Written task: Restate exactly, and only, the lines from the one containing "T2162, owner: Daniel -> Julia" through the end of the entries, keeping both endpoints.

Input data:
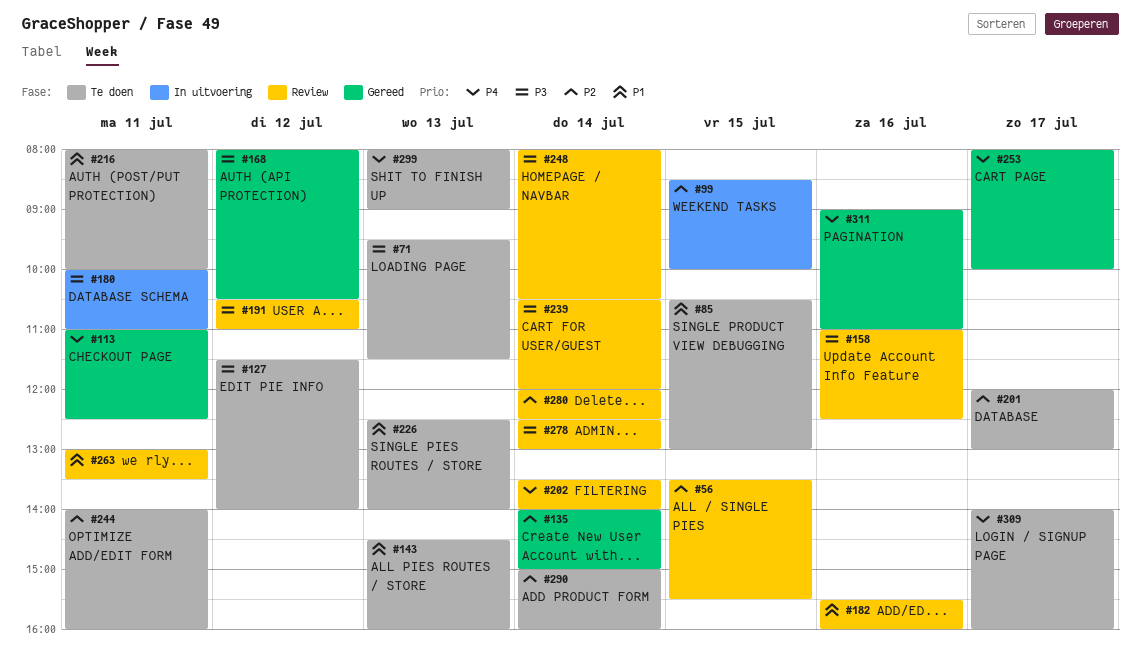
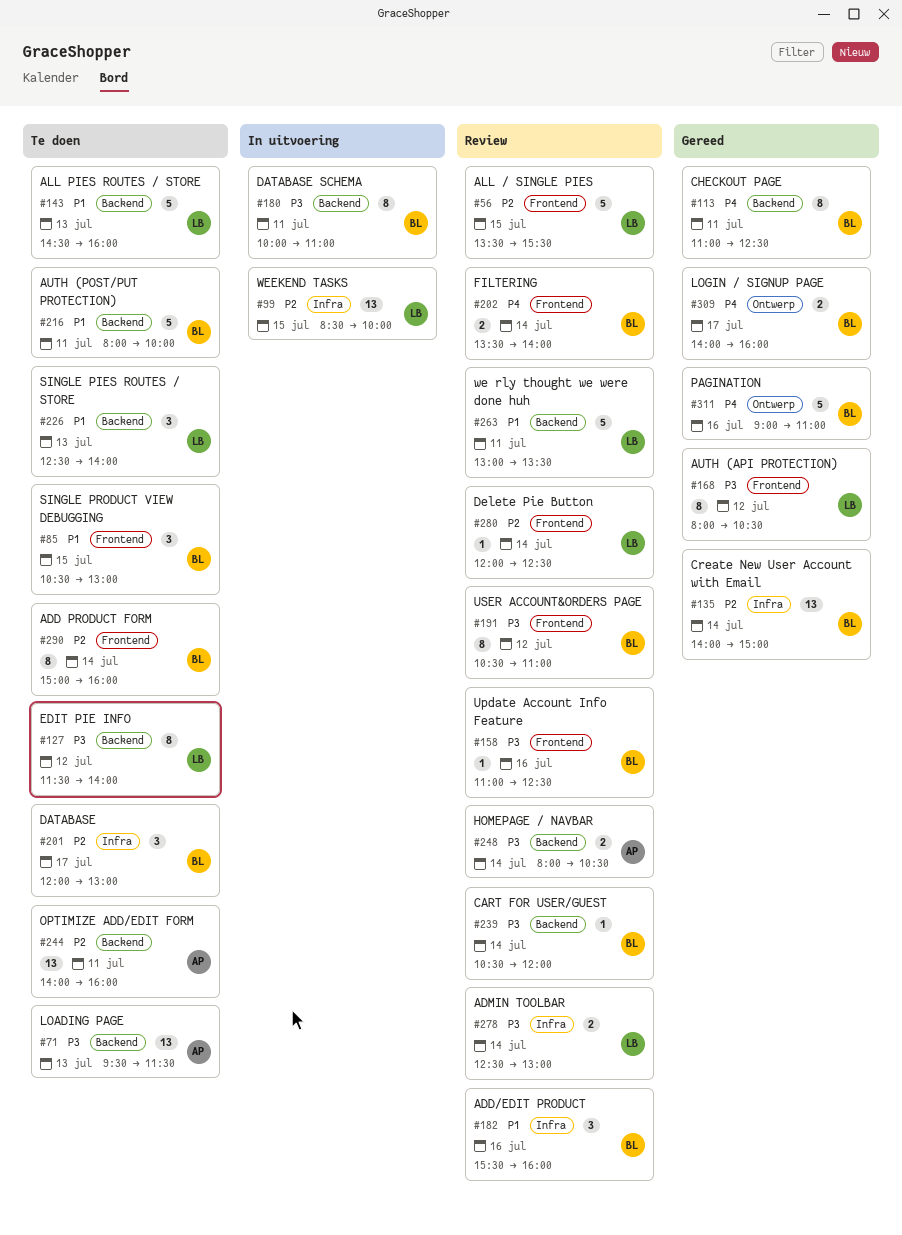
#253: present -> none
#299: present -> none
#309, status: Te doen -> Gereed

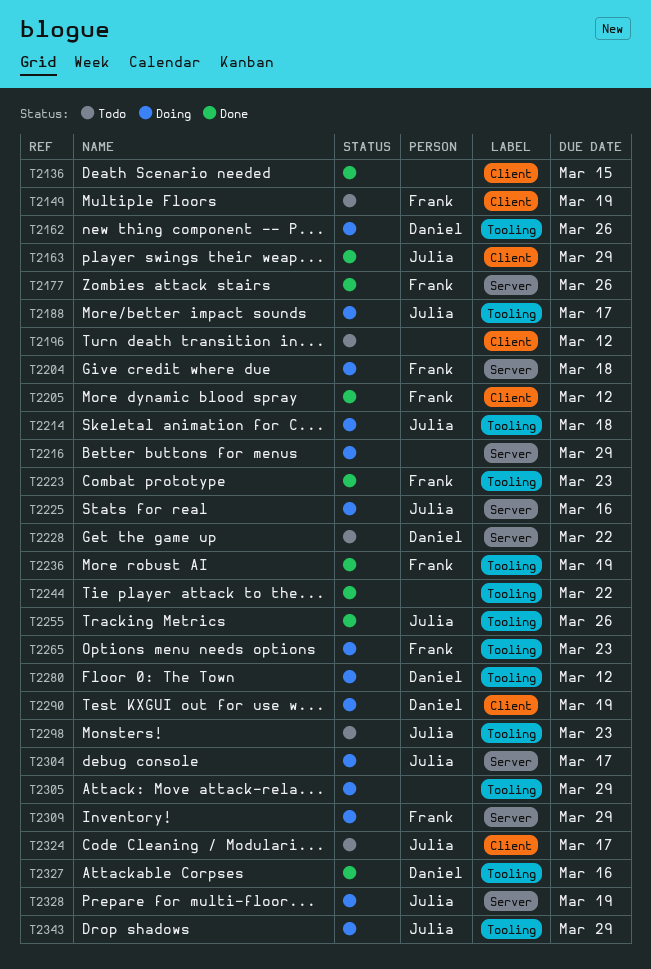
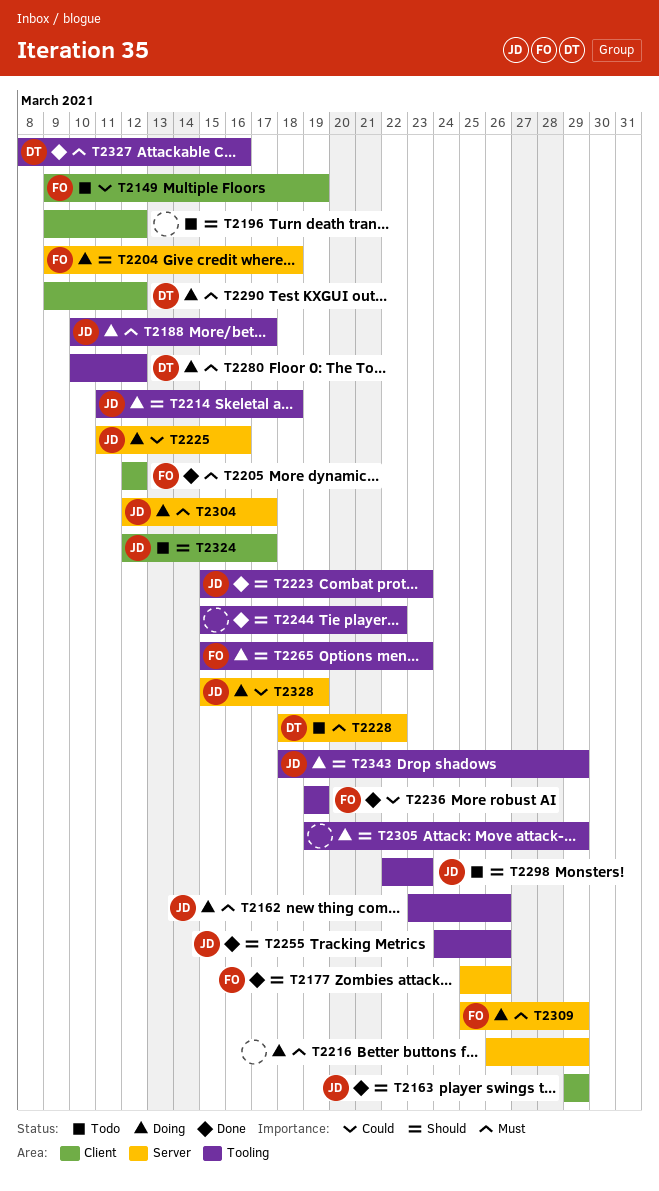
T2136: present -> none
T2162, owner: Daniel -> Julia
T2223, owner: Frank -> Julia
T2290, due: Mar 19 -> Mar 12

Solved exercise:
T2162, owner: Daniel -> Julia
T2223, owner: Frank -> Julia
T2290, due: Mar 19 -> Mar 12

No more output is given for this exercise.